Stimulus U


Why increasing participation rates might not lead to economic growth

Alison Wolf, of King’s College, is one of the few skeptics of the education equals economic growth thesis. She summed up her argument in a short essay over the summer, itself a shorter version of the argument she detailed in her fine book, Does Education Matter? In her essay, she writes:

A detailed rate-of-return analysis, looking at which sorts of degree pay most, suggests that the fastest way to boost growth and end the recession is to turn every faculty into a law school. That seems implausible, even if we don’t want to go as far as the rebels in Shakespeare’s Henry VI (they had a simple political program: “The first thing we do, let’s kill all the lawyers” [Henry VI (1) Act IV sc. 2]). Yet if you are going to argue that “education generates growth” because of the salaries that educated people earn, then you have to believe that the market pays what people are worth—and that lawyers are worth a lot more than teachers.

Few would deny the economic benefits of having a minimally educated population, or of having a certain percentage of very highly educated citizens. But whether this holds true for sending an ever larger number of people to higher education institutions, as seems to be advocated over and over, is questionable.

When we were sending far fewer people to university, employers had no choice but to recognize that many people without degrees had desirable qualities such as motivation and creativity. Today, university plays a greater role in sorting these people, thus making it easier for employers to choose who they want to hire for well-paid positions. Does this mean the university educated are more productive? Maybe. But it might simply mean that productive people are today more likely to be university educated.



2 Responses to “Stimulus U”

  1. Griffin Carpenter says:

    An interesting argument, but ultimately unconvincing.

    Maybe, as suggested, university is more of a selection system than a provider of productive qualities, the effect, rather than the cause of good students. Still, the point remains that the labour market is using the presence of a university degree to hire high-level employees, as the rate of return data indicates. Therefore in order to properly work as a selection system for the best, brightest, and most productive individuals, university access needs to be widened by eliminating accessibility barriers to the system (social, geographic, financial). There are certainly productive individuals who cannot currently access a university education. In this sense, accessibility (and as a consequence, participation) is linked to productivity through a more accurate selection system. This is true whether university is inherently a provider of productive skills or not.

    While expanding access is necessary, it appears that the university system is working fairly well as a selection system. Employers are allowed to use other selection methods if they feel that the university system is not a good indicator of productivity. Routinely however, a university degree and grades received are used as indicators of productivity as they have been tested and true for countless employers. We can almost certainly conclude that were the university system a dupe, aspiring new businesses would use other selection mechanisms to test job applicants and gain a competitive advantage. Reforming practice to a gain a competitive edge is one thing the market system does quite well.

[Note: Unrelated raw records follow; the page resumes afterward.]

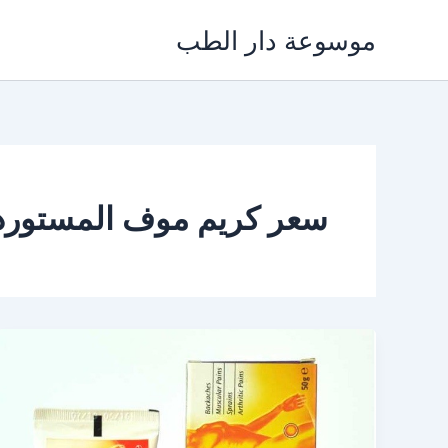
خطي
موسوعة دار الطب
لى
لمحتوى
سعر كريم موف المستورد فى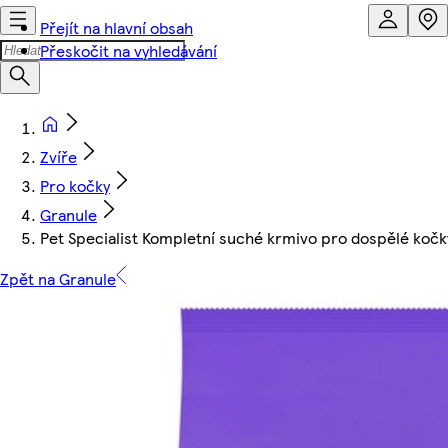
Přejít na hlavní obsah
Přeskočit na vyhledávání
Zvíře
Pro kočky
Granule
Pet Specialist Kompletní suché krmivo pro dospělé kočk
Zpět na Granule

    Yet there are many reasons why we might think that universities, by placing topic experts, motivated minds, and challenging academic exercises in a classroom might lead to positive results and productivity gains. These gains could result from beneficial peer effects at the individual level and economies of scale in the public education sense at the societal level. Additionally, at a casual glance the steady rise in the participation rate over the past decades is at least correlated with strong economic growth. To discern any university productivity affects studies of student skills before and after university would prove illuminating. Unfortunately, no such studies were alluded to in this article, and the economic case against university participation rates remains lackluster.

  2. Carson Jerema says:

    @Griffin Carpenter,

    Thanks for the comment. With respect to discerning “student skills before and after university,” Wolf cites two major studies, one in Britain, and one in the U.S.

    The British study is much more comprehensive. What the researchers did was test the math and writing skills of people from all different occupations and educational backgrounds, at different points in their life.

    Bankers were compared with bankers, accountants with accountants, and so on. What they found was that those who displayed a solid grasp of math had a higher earning potential than their professional counterparts with a less solid grasping.

    The key point, as Wolf highlights, is that the math skills were A-level, or university entrance math. Regardless of whether people went to university, or not, and regardless of what they took, the study was consistent that those with A-level math skills, skills learned before university, were the ones with a higher earning potential.

    Their employers deemed them to be more productive than others working in similar jobs, which is correlated with abilities they had before they ever entered a university classroom, if they did at all.

    Wolf’s book, Does Education Matter? is a little older (2002) but is well worth reading.